The reality, as is so often the case, is more subtle. Pinsent Masons, who acted for Interflora in the case, provide a good breakdown on their out-law site, but for those of you who don’t feel compelled to wade through the legalese, the simple summary is that since Interflora is a network rather than a single vendor, there is a significant possibility for a user to think that advertisers appearing for a brand search are part of that network.
So does the case set a clear precedent on competitor-bidding in general? As with the ECJ ruling before it, the answer is no, not really: the variables of specific ad copy, business model and other factors mean that advertisers are still in terra incognita when it comes to bidding on competitor keywords. Will it have an impact on the practice of competitor-bidding? It might, as more brands become more cautious, but it doesn’t draw a clear line. This is demonstrated pretty clearly by the fact that a search for ‘interflora’ right now still brings up an M&S ad, saying, in a hardly radical departure from their earlier ad:
M&S Flowers Online
Blooming Flowers & Plants at M&S.
All Prices Include Free Delivery.
What is interesting about this case though, at least to me, is the surprising dearth of fingers pointing at Google about this now-high-court-confirmed infringement. Google’s policy says bidding on competitor’s brands is OK. Google also reviews and approves ad copy. So far, so complicit. But for the keyword ‘interflora’ itself things get more interesting. The Search Agency’s own testing has shown that running the keyword ‘flowers’ on Broad Match will map-in searches for the term ‘interflora’. That means that if my hypothetical flower company chooses to bid on the Broad Match keyword ‘flowers’ (perhaps a little ill-advisedly – there’ll be a ton of junk traffic there), there’s every chance that I might appear to users who just typed in ‘interflora’ without ever bidding on that brand name. Now what if that same hypothetical flower company is part of a hypothetical rival florists’ network and runs an ad that says:
Part of a Great Local Florist
Network. Free Next Day Delivery
I’d suggest that this ad, appearing for an ‘interflora’ search, would be highly likely to confuse users into believing Hypothetical Flowers was part of the Interflora network. But the blame for this confusion would have to lie solely with Google, since it is the Broad Match algorithm’s decision that ‘interflora’ ≈ ‘flowers’ that has put the ad in place. Considering the efforts Google has gone to over the years to prevent their own brand name from becoming genericized in the English speaking world and elsewhere, this determined equivalency between the Interflora brand name and one of the most generic keywords suitable to florists seems a little rich.

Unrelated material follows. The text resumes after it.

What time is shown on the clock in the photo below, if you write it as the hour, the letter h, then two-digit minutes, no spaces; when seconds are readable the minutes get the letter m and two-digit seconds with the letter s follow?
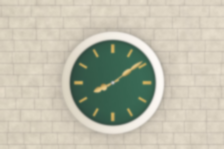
8h09
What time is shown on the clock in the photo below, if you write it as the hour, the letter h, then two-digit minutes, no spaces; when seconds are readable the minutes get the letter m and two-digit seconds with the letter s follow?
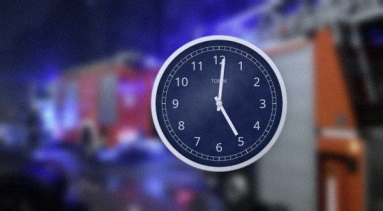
5h01
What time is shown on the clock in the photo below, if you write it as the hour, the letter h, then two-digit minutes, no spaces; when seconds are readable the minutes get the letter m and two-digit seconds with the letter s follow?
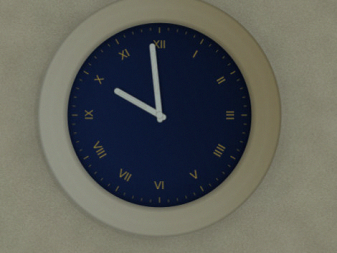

Plenty of businesses have tried to take Google to court over the way AdWords works, from smaller companies like Rescuecom and American Blinds to bigger challengers like Rosetta Stone, GEICO and American Airlines. Typically these have either led to a Google win or a non-precedent-setting settlement. Perhaps this is why, in the case of Interflora vs M&S, the issue of Google’s involvement was hardly discussed. But if Interflora is feeling deep of pocket after the M&S damages are paid (the case will return to court later this year to determine these damages), it seems feasible they may see Google’s Broad Match algorithm as fertile ground for further litigation.